> What is required
Write out again, word for word, the lines from the one containing "genus: Coracias" up to and including the one containing "genus: Harmonia".
····················
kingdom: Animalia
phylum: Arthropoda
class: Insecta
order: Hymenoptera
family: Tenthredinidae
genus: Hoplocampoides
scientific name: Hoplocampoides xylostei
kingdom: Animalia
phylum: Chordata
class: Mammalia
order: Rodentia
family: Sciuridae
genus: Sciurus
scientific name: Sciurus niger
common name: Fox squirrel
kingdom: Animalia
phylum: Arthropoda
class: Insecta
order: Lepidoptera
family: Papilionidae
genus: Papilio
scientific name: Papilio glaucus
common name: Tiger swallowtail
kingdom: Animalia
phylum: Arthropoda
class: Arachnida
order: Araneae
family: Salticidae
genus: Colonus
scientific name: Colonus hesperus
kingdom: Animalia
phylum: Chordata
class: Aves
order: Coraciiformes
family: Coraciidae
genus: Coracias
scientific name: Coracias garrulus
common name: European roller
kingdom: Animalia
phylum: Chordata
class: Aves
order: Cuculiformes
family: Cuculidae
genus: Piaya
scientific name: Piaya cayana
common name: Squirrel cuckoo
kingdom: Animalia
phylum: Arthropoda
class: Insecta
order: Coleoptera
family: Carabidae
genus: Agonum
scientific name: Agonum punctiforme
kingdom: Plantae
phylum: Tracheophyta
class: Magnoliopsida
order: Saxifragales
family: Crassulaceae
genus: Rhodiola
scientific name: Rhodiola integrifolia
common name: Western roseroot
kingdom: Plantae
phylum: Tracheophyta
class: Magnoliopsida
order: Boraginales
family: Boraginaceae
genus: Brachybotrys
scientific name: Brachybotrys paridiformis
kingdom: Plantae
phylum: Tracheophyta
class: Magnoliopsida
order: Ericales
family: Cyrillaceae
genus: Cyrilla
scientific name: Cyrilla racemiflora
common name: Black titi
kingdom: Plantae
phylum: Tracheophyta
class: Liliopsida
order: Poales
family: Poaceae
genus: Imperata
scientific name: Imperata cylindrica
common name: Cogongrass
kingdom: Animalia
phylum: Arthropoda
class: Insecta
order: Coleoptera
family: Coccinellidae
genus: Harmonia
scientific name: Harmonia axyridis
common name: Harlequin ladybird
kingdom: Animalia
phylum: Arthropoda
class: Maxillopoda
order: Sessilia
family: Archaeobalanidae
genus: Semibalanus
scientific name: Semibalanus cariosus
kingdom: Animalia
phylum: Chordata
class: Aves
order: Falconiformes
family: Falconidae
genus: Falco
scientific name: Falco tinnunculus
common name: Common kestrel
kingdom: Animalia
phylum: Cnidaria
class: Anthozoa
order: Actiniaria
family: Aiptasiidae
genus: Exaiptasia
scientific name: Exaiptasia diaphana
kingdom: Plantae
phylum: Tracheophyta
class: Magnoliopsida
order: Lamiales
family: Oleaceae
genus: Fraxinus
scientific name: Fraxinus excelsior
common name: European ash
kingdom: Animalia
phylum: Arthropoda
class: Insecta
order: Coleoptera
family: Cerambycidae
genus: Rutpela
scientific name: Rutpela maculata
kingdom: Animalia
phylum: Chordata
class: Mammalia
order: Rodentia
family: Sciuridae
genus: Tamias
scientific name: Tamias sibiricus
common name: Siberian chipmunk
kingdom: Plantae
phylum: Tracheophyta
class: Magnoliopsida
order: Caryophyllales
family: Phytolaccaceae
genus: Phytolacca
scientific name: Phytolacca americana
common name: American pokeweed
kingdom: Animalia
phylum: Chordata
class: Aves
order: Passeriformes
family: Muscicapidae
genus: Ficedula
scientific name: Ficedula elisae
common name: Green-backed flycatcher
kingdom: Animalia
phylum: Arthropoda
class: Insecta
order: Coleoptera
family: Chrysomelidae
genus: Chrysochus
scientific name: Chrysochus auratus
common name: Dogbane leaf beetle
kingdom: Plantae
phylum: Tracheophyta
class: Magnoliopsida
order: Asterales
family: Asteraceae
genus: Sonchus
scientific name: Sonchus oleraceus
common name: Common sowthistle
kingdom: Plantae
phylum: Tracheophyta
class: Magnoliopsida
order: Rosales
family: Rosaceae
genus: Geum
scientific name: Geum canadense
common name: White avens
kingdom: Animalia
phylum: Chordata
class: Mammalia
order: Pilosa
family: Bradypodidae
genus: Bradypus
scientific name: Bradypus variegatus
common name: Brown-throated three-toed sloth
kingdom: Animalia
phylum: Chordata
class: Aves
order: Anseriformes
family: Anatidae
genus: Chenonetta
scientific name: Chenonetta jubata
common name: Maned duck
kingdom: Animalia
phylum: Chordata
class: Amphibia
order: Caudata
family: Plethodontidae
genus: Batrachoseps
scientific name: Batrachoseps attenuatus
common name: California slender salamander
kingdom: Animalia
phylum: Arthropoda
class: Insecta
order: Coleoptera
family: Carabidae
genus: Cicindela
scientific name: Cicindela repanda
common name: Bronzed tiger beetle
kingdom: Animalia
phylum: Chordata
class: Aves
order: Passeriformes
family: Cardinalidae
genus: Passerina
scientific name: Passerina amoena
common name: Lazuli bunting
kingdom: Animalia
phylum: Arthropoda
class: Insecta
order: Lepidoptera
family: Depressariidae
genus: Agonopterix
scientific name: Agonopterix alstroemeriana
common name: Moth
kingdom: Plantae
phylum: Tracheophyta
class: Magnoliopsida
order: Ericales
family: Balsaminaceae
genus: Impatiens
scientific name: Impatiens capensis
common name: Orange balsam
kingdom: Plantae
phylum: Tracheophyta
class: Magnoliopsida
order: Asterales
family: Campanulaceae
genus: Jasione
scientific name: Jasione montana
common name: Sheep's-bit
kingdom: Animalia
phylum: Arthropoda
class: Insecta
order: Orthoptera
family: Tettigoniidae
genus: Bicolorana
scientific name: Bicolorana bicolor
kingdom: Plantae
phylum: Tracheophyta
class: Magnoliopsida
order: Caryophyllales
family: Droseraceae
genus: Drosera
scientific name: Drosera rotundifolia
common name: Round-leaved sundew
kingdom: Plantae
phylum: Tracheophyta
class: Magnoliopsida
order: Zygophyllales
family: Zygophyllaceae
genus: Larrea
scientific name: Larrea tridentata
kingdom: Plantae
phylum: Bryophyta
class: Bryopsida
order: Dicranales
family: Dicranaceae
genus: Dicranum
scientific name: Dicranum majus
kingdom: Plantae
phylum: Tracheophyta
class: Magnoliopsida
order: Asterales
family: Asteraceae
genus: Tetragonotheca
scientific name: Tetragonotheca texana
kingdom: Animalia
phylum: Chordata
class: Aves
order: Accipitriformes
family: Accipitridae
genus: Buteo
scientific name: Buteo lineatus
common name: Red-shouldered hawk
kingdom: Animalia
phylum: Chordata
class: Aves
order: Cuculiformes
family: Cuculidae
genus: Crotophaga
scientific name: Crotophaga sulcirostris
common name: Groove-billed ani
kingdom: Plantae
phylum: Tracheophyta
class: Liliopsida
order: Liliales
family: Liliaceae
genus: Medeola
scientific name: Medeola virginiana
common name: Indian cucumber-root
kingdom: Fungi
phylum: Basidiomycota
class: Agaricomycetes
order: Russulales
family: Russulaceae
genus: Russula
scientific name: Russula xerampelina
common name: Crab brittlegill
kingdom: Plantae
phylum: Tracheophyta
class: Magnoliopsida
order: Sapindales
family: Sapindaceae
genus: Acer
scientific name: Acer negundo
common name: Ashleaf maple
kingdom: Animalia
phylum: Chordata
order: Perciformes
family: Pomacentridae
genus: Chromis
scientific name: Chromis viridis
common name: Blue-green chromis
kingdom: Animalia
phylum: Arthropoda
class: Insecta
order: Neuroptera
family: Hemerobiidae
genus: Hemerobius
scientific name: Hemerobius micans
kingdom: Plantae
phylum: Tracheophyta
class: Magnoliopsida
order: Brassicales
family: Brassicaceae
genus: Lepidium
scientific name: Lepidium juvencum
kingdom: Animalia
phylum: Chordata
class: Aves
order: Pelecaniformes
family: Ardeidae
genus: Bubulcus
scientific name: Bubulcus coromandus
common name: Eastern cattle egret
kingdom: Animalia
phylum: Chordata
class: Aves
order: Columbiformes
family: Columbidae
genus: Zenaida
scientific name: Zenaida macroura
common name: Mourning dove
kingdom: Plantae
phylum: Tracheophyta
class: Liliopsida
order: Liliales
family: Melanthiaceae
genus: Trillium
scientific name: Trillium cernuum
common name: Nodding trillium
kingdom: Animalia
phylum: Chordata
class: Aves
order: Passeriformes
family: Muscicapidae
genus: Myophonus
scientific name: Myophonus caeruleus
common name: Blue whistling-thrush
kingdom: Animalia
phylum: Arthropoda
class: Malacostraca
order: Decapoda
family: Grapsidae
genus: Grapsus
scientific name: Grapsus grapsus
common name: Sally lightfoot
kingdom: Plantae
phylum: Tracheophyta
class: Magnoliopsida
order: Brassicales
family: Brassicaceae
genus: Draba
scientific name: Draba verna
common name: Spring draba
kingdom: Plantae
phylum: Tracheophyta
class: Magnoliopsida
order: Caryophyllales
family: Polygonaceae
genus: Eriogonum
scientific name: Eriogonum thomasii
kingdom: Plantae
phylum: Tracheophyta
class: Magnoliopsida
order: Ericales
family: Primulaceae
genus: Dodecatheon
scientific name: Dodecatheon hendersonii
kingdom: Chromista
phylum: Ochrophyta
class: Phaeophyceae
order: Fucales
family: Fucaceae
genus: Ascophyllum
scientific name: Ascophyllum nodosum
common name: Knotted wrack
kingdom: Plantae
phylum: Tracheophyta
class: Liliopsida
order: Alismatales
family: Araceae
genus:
····················
> Response to this exercise
genus: Coracias
scientific name: Coracias garrulus
common name: European roller
kingdom: Animalia
phylum: Chordata
class: Aves
order: Cuculiformes
family: Cuculidae
genus: Piaya
scientific name: Piaya cayana
common name: Squirrel cuckoo
kingdom: Animalia
phylum: Arthropoda
class: Insecta
order: Coleoptera
family: Carabidae
genus: Agonum
scientific name: Agonum punctiforme
kingdom: Plantae
phylum: Tracheophyta
class: Magnoliopsida
order: Saxifragales
family: Crassulaceae
genus: Rhodiola
scientific name: Rhodiola integrifolia
common name: Western roseroot
kingdom: Plantae
phylum: Tracheophyta
class: Magnoliopsida
order: Boraginales
family: Boraginaceae
genus: Brachybotrys
scientific name: Brachybotrys paridiformis
kingdom: Plantae
phylum: Tracheophyta
class: Magnoliopsida
order: Ericales
family: Cyrillaceae
genus: Cyrilla
scientific name: Cyrilla racemiflora
common name: Black titi
kingdom: Plantae
phylum: Tracheophyta
class: Liliopsida
order: Poales
family: Poaceae
genus: Imperata
scientific name: Imperata cylindrica
common name: Cogongrass
kingdom: Animalia
phylum: Arthropoda
class: Insecta
order: Coleoptera
family: Coccinellidae
genus: Harmonia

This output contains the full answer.